The pictures get left out, but everything else in the listing below must be duplicated exactly.

*DATA SECTION*.
━━━

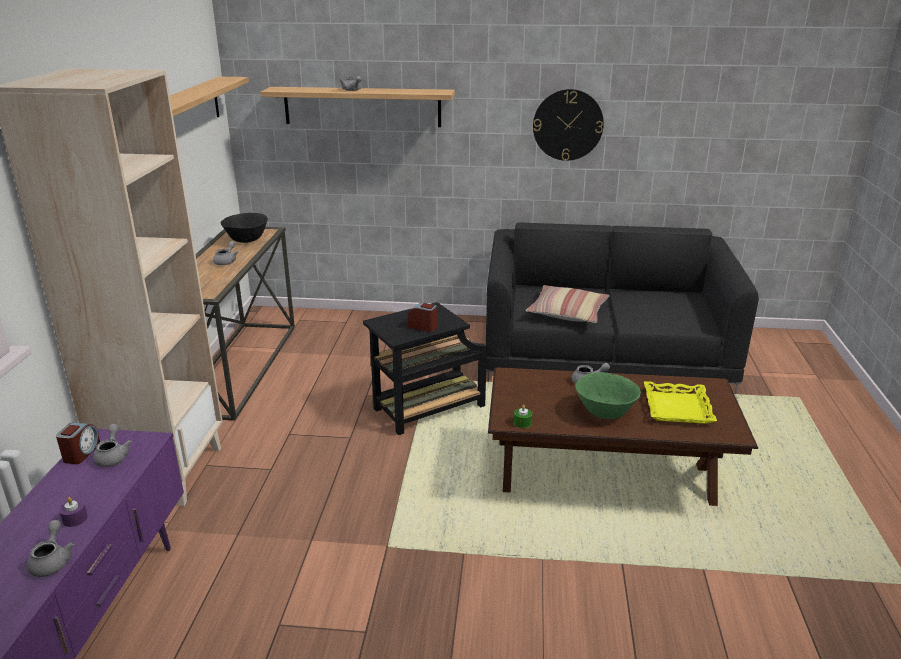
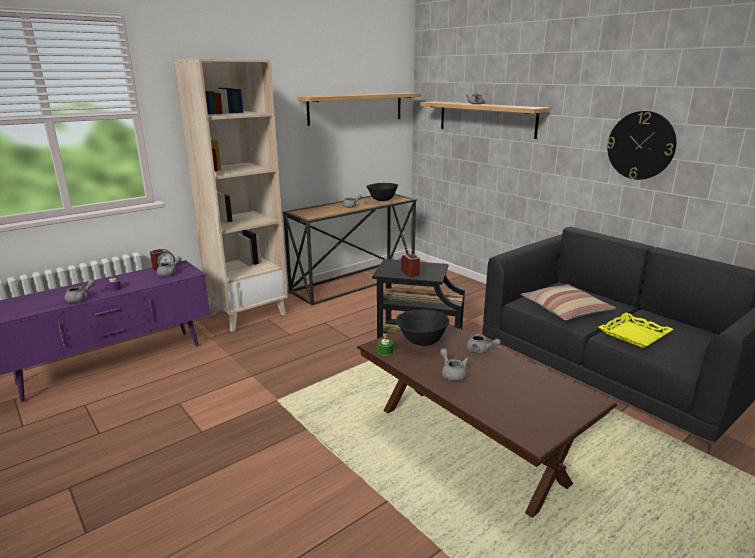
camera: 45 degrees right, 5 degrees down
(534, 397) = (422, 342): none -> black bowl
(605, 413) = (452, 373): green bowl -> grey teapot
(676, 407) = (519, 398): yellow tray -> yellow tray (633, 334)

━━━

*RESULT FOR THIS EXERCISE*.
camera: 45 degrees right, 5 degrees down
(534, 397) = (422, 342): none -> black bowl
(605, 413) = (452, 373): green bowl -> grey teapot
(676, 407) = (519, 398): yellow tray -> yellow tray (633, 334)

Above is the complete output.